= Available data =
☆ ☆ ☆ ☆ ☆
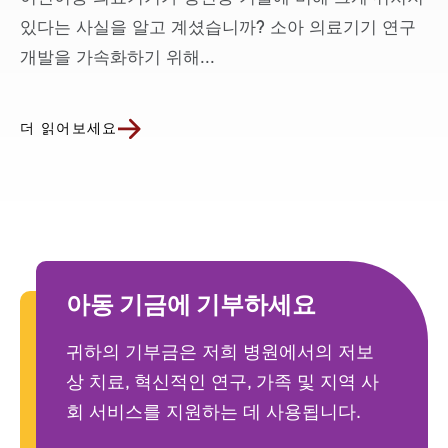
있다는 사실을 알고 계셨습니까? 소아 의료기기 연구
개발을 가속화하기 위해...
더 읽어보세요
아동 기금에 기부하세요
귀하의 기부금은 저희 병원에서의 저보
상 치료, 혁신적인 연구, 가족 및 지역 사
회 서비스를 지원하는 데 사용됩니다.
☆ ☆ ☆ ☆ ☆
Everything in the records must be returned exactly, except the pictures.

있다는 사실을 알고 계셨습니까? 소아 의료기기 연구
개발을 가속화하기 위해...
더 읽어보세요
아동 기금에 기부하세요
귀하의 기부금은 저희 병원에서의 저보
상 치료, 혁신적인 연구, 가족 및 지역 사
회 서비스를 지원하는 데 사용됩니다.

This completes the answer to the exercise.